As China's largest and most advanced semiconductor manufacturing company, Semiconductor Manufacturing International Corporation (SMIC), was pinned on high expectations. However, today, more than a month after its listing on China's A-share market, the company's share price fell to a new low, losing 150 billion yuan in market value.
As of today's close, SMIC A-shares plunged 6.44% to RMB 66.26, setting a new record low since its listing, and its market capitalization fell to RMB 509.8 billion.
SMIC landed on the A-share market on July 16 with an issue price of RMB 27.46, which rose to RMB 95 at the opening of trading, and its market capitalization once reached more than RMB 650 billion.
In the past month since its listing, SMIC's market capitalization has dropped nearly 150 billion RMB from its high point, but it is still the highest market capitalization in China's semiconductor industry.
SMIC has formally confirmed that it has raised the maximum amount of the over-allotment fundraising - 53.23 billion yuan, which is the largest fundraising by the Chinese stock market in 10 years.

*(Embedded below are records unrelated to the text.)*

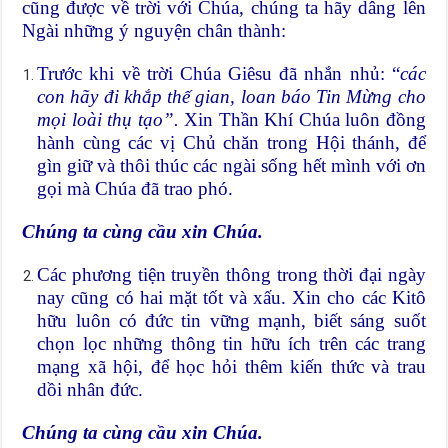
cũng được về trời với Chúa, chúng ta hãy dâng lên
Ngài những ý nguyện chân thành:
Trước khi về trời Chúa Giêsu đã nhắn nhủ: “
các
con hãy đi khắp thế gian, loan báo Tin Mừng cho
mọi loài thụ tạo”.
Xin Thần Khí Chúa luôn đồng
hành cùng các vị Chủ chăn trong Hội thánh, để
gìn giữ và thôi thúc các ngài sống hết mình với ơn
gọi mà Chúa đã trao phó.
Chúng ta cùng cầu xin Chúa.
Các phương tiện truyền thông trong thời đại ngày
nay cũng có hai mặt tốt và xấu. Xin cho các Kitô
hữu luôn có đức tin vững mạnh, biết sáng suốt
chọn lọc những thông tin hữu ích trên các trang
mạng xã hội, để học hỏi thêm kiến thức và trau
dồi nhân đức.
Chúng ta cùng cầu xin Chúa.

The financing 40% will be used for 12-inch chip SN1 project, 20% of the funds will be used as reserve funds for the company's advanced and mature process research and development projects, and the remaining 40% as supplementary liquidity.
The SN1 project refers to SMIC's joint venture SMIC Southern Wafer Fab in Shanghai, which is the first 14nm process production line in China and will have a capacity of 35,000 wafers/month (SN2 capacity is the same). It will be upgraded to more advanced processes in the future, which will greatly enhance the domestic manufacturing capacity of the 14nm process and below.